A typical user case? Think of a worker on a container vessel that is sailing far out at sea, five days away from civilisation. The worker becomes seriously ill, but there is no physician on board. The captain can use the app on a smartphone or tablet to connect to a doctor on the mainland. Using a two-way satellite connection, they appear on the captain’s screen and can offer concrete guidelines on how to treat the sick worker. “We want everyone in the world to have access to the best possible medical care, even - or especially - when there is no physician or healthcare professional around,” says Walther Boon of MedAssist Online, the company behind the new application.
Boon is a trained physician who used to work in the emergency room before becoming a medical adviser in the maritime sector. At first glance, the new application seems similar to a video conference with a general practitioner, which the current coronavirus pandemic has made more and more people familiar with. Still, the underlying technology is quite different: “First of all, we use augmented reality. This technology allows us to place a virtual representation of a physician “next to” a patient to provide aid. Furthermore, the patient is not located in a city or town where they can access a fast internet connection. Instead, they are in areas where only satellite communication is available. That actually posed the greatest challenge: how can you transmit a video feed back and forth via communication satellites, which only offer limited bandwidth?”
With help from the NSO and the ESA, MedAssist Online was able to develop a working prototype in just two years, which sufficiently compresses the connection data and compensates for the differences in upload and download speeds. The company has even come up with a solution for the sudden loss of satellite reception, which allows the system to automatically restore a secure connection without requiring the user to log in again.

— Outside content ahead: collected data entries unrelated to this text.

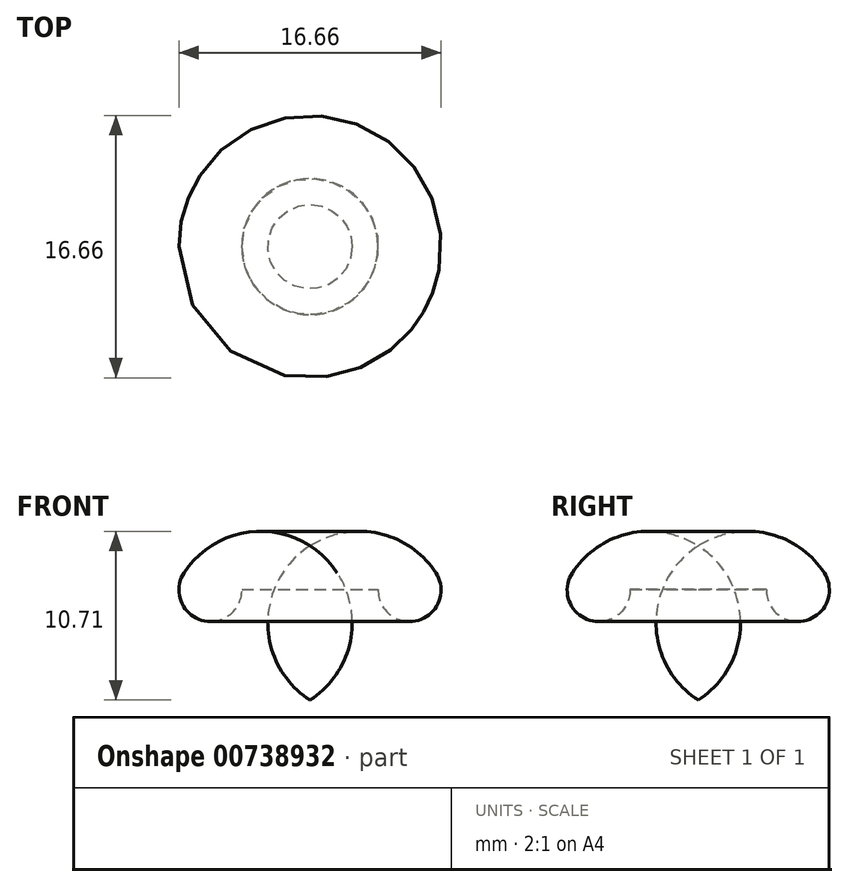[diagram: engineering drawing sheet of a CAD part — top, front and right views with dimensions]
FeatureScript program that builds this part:
annotation { "Feature Type Name" : "Feature", "Feature Type Description" : "" }
export const myFeature = defineFeature(function(context is Context, id is Id, definition is map)
    precondition{}
    {
        {
            var Q0;
            Q0=qCreatedBy(makeId("Top.planeOp"),FACE);
            var sketch = newSketch(context, id + "F0", { "sketchPlane" : qUnion([Q0])});
            skCircle(sketch, "E0", {"center": v(0, 0) * mm, "radius": 8 * mm});
            skSolve(sketch);
        }
        {
            var Q0;
            Q0=qCreatedBy(makeId("Front.planeOp"),FACE);
            var sketch = newSketch(context, id + "F1", { "sketchPlane" : qUnion([Q0])});
            skArc(sketch, "E1", {"start": v(0, 1.71) * mm, "mid": v(-4.35, 2.5) * mm, "end": v(-8, 0) * mm});
            skLineSegment(sketch, "E2", {"start": v(0, 0) * mm, "end": v(0, 41.65) * mm, "construction": true});
            skLineSegment(sketch, "E3", {"start": v(-8, 0) * mm, "end": v(0, 0) * mm});
            skLineSegment(sketch, "E4", {"start": v(0, 1.71) * mm, "end": v(0, 0) * mm});
            skArc(sketch, "E5", {"start": v(-8, 0) * mm, "mid": v(-6.87, -3.02) * mm, "end": v(-4.33, -1.05) * mm});
            skLineSegment(sketch, "E6", {"start": v(-4.33, -1.05) * mm, "end": v(0, -1.05) * mm});
            skLineSegment(sketch, "E7", {"start": v(0, -1.05) * mm, "end": v(0, 0) * mm});
            skSolve(sketch);
        }
        {
            var Q0;
            Q0=makeQuery(id+"F1.imprint","IMPRINT",FACE,{"disambiguationData":[TD([[makeQuery(id+"F1.imprint","IMPRINT",EDGE,{"derivedFrom":sQuery(id+"F1.wireOp",EDGE,"E1")}),1.0]])]});
            var Q1;
            Q1=makeQuery(id+"F1.imprint","IMPRINT",FACE,{"disambiguationData":[TD([[makeQuery(id+"F1.imprint","IMPRINT",EDGE,{"derivedFrom":sQuery(id+"F1.wireOp",EDGE,"E3")}),-1.0]])]});
            var Q2;
            Q2=sQuery(id+"F1.wireOp",EDGE,"E2");
            revolve(context, id + "F2", {"surfaceOperationType" : NewSurfaceOperationType.NEW, "entities" : qUnion([Q0, Q1]), "axis" : qUnion([Q2]), "revolveType" : RevolveType.FULL});
        }
    });
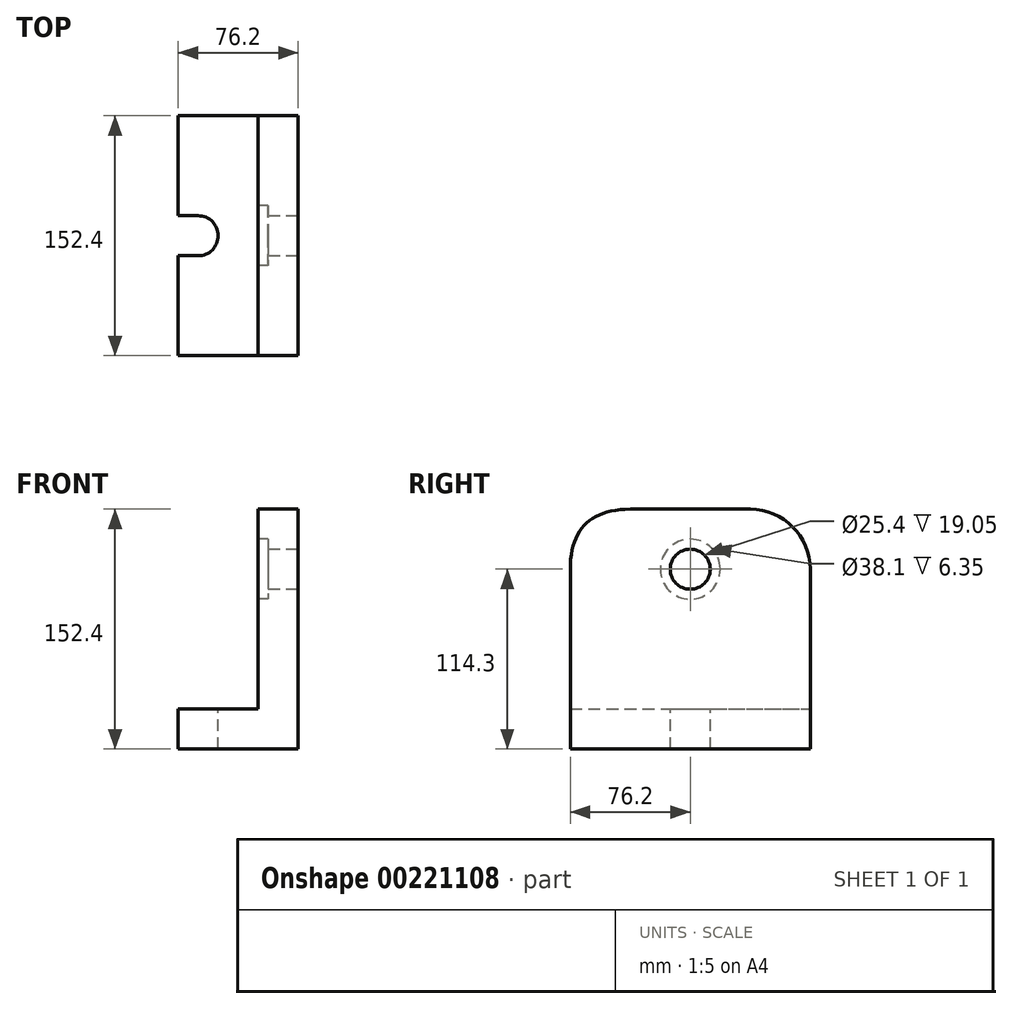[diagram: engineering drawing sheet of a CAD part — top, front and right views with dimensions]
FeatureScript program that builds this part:
annotation { "Feature Type Name" : "Feature", "Feature Type Description" : "" }
export const myFeature = defineFeature(function(context is Context, id is Id, definition is map)
    precondition{}
    {
        {
            var Q0;
            Q0=qCreatedBy(makeId("Front.planeOp"),FACE);
            var sketch = newSketch(context, id + "F0", { "sketchPlane" : qUnion([Q0])});
            skLineSegment(sketch, "E0", {"start": v(0, 0) * mm, "end": v(-76.2, 0) * mm});
            skLineSegment(sketch, "E1", {"start": v(0, 0) * mm, "end": v(0, 152.4) * mm});
            skLineSegment(sketch, "E2", {"start": v(-76.2, 0) * mm, "end": v(-76.2, 25.4) * mm});
            skLineSegment(sketch, "E3", {"start": v(-76.2, 25.4) * mm, "end": v(-25.4, 25.4) * mm});
            skLineSegment(sketch, "E4", {"start": v(-25.4, 25.4) * mm, "end": v(-25.4, 152.4) * mm});
            skLineSegment(sketch, "E5", {"start": v(-25.4, 152.4) * mm, "end": v(0, 152.4) * mm});
            skSolve(sketch);
        }
        {
            var Q0;
            Q0=makeQuery(id+"F0.imprint","IMPRINT",FACE,{"disambiguationData":[TD([[makeQuery(id+"F0.imprint","IMPRINT",EDGE,{"derivedFrom":sQuery(id+"F0.wireOp",EDGE,"E0")}),-1.0]])]});
            extrude(context, id + "F1", {"entities" : qUnion([Q0]), "endBound" : BoundingType.SYMMETRIC, "depth" : 152.4 * mm});
        }
        {
            var Q0;
            Q0=makeQuery(id+"F1.opExtrude","SWEPT_FACE",FACE,{"disambiguationData":[OSD([sQuery(id+"F0.wireOp",EDGE,"E1")])]});
            var sketch = newSketch(context, id + "F2", { "sketchPlane" : qUnion([Q0])});
            skCircle(sketch, "E6", {"center": v(0, 114.3) * mm, "radius": 12.7 * mm});
            skPoint(sketch, "E6.centerSnap0", {"position": v(0, 152.4) * mm});
            skSolve(sketch);
        }
        {
            var Q0;
            Q0=makeQuery(id+"F2.imprint","IMPRINT",FACE,{"disambiguationData":[TD([[makeQuery(id+"F2.imprint","IMPRINT",EDGE,{"derivedFrom":sQuery(id+"F2.wireOp",EDGE,"E6")}),1.0]])]});
            extrude(context, id + "F3", {"entities" : qUnion([Q0]), "operationType" : NewBodyOperationType.REMOVE, "oppositeDirection" : true, "depth" : 38.1 * mm});
        }
        {
            var Q0;
            Q0=makeQuery(id+"F1.opExtrude","SWEPT_FACE",FACE,{"disambiguationData":[OSD([sQuery(id+"F0.wireOp",EDGE,"E3")])]});
            var sketch = newSketch(context, id + "F4", { "sketchPlane" : qUnion([Q0])});
            skLineSegment(sketch, "E7", {"start": v(-76.2, 12.7) * mm, "end": v(-63.5, 12.7) * mm});
            skLineSegment(sketch, "E8", {"start": v(-76.2, -12.7) * mm, "end": v(-63.5, -12.7) * mm});
            skArc(sketch, "E9", {"start": v(-63.5, -12.7) * mm, "mid": v(-50.8, 0) * mm, "end": v(-63.5, 12.7) * mm});
            skSolve(sketch);
        }
        {
            var Q0;
            {var subQ0=sQuery(id+"F4.wireOp",EDGE,"E7");Q0=makeQuery(id+"F4.imprint","IMPRINT",FACE,{"disambiguationData":[TD([[makeQuery(id+"F4.imprint","IMPRINT",EDGE,{"derivedFrom":subQ0}),-1.0]])]});}
            extrude(context, id + "F5", {"entities" : qUnion([Q0]), "operationType" : NewBodyOperationType.REMOVE, "oppositeDirection" : true, "depth" : 25.4 * mm});
        }
        {
            var Q0;
            Q0=makeQuery(id+"F1.opExtrude","CAP_EDGE",EDGE,{"disambiguationData":[OSD([sQuery(id+"F0.wireOp",EDGE,"E5")])],"isStart":false});
            fillet(context, id + "F6", {"entities" : qUnion([Q0]), "radius" : 38.1 * mm, "tangentPropagation" : true, "rho" : 0.5, "crossSection" : FilletCrossSection.CONIC, "allowEdgeOverflow" : false});
        }
        {
            var Q0;
            Q0=makeQuery(id+"F1.opExtrude","CAP_EDGE",EDGE,{"disambiguationData":[OSD([sQuery(id+"F0.wireOp",EDGE,"E5")])],"isStart":true});
            fillet(context, id + "F7", {"entities" : qUnion([Q0]), "radius" : 38.1 * mm, "tangentPropagation" : true, "allowEdgeOverflow" : false});
        }
        {
            var Q0;
            Q0=makeQuery(id+"F1.opExtrude","SWEPT_FACE",FACE,{"disambiguationData":[OSD([sQuery(id+"F0.wireOp",EDGE,"E4")])]});
            var sketch = newSketch(context, id + "F8", { "sketchPlane" : qUnion([Q0])});
            skCircle(sketch, "E10", {"center": v(0, 114.3) * mm, "radius": 19.05 * mm});
            skSolve(sketch);
        }
        {
            var Q0;
            Q0=makeQuery(id+"F8.imprint","IMPRINT",FACE,{"disambiguationData":[TD([[makeQuery(id+"F8.imprint","IMPRINT",EDGE,{"derivedFrom":sQuery(id+"F8.wireOp",EDGE,"E10")}),1.0]])]});
            var Q1;
            Q1=sQuery(id+"F8.wireOp",EDGE,"E10");
            extrude(context, id + "F9", {"entities" : qUnion([Q0]), "operationType" : NewBodyOperationType.REMOVE, "surfaceEntities" : qUnion([Q1]), "oppositeDirection" : true, "depth" : 6.35 * mm});
        }
    });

“We have done everything we can to make the app as reliable and secure as possible while keeping the loss of image quality to an absolute minimum,” Boon says. “TNO and Thales are two of the parties that helped us develop the technology to get to this point. After that, we conducted extensive tests on board ships from Van Oord and Stena Line until we had a well-functioning prototype.”
That is precisely the aim of the NSO’s ARTES BASS programme: to further develop satellite communication technology in order to pave the way for new commercial applications. MedAssist Online is currently in talks with various parties, even outside the maritime industry. After all, this application is interesting to anyone who may need medical advice in a remote location.